Notebook

Lecture 18: Softmax regression, multiclass classifier¶

In the last lecture we have learned the logistic regression to classify "0" digit or a "1" digit based on pixel intensities on a 28x28 grid.

Today we will learn how to classify all 10 digits.

Reference: adapted from the MATLAB tutorial in Stanford Deep Learning tutorial.

In [ ]:

import numpy as np
import matplotlib.pyplot as plt
from tqdm import tqdm_notebook
%matplotlib inline

MNIST¶

Let us load the MNIST dataset of handwritten digits, both testing and training data. You can download the npz format file on Canvas file tab.
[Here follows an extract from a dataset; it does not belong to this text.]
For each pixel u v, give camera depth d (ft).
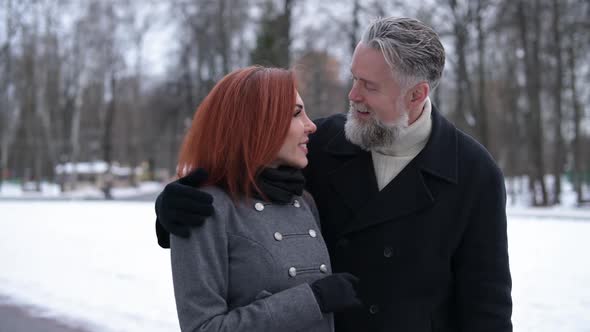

What does the data look like?¶

(If you have loaded the csv data from Kaggle digit recognizer competition) The first column of the sample data are the labels, and the rest 784 columns represent a 28x28 grayscale image.
If you have loaded the npz data (numpy native zip format), X_train and X_test both have 784 columns which represent a 28x28 grayscale image. y_train and y_test, which range from 0 to 9 total 10 classes, are the labels of the training samples, respectively.

In [ ]:

data_train = np.load('mnist_train.npz')
X_train = data_train['X']
y_train = data_train['y']

In [ ]:

data_test = np.load('mnist_test.npz')
X_test = data_test['X']
y_test = data_test['y']

In [ ]:

# visualize the first 20 rows of the training data, with their labels.
_, axes = plt.subplots(4,5, figsize=(16, 14))
axes = axes.reshape(-1)

# randomly choosing 20 samples to display
idx = np.random.choice(60000, size=20)

for i in range(20):
    axes[i].axis('off') # hide the axes ticks
    axes[i].imshow(X_train[idx[i],:].reshape(28,28), cmap = 'gray')
    axes[i].set_title(str(int(y_train[idx[i]])), color= 'black', fontsize=25)
plt.show()

Review: binary classification¶

In logistic regression problem, for a certain labeled sample $(\mathbf{x},y)$t hat is in class 0 (i.e., the image is a 0)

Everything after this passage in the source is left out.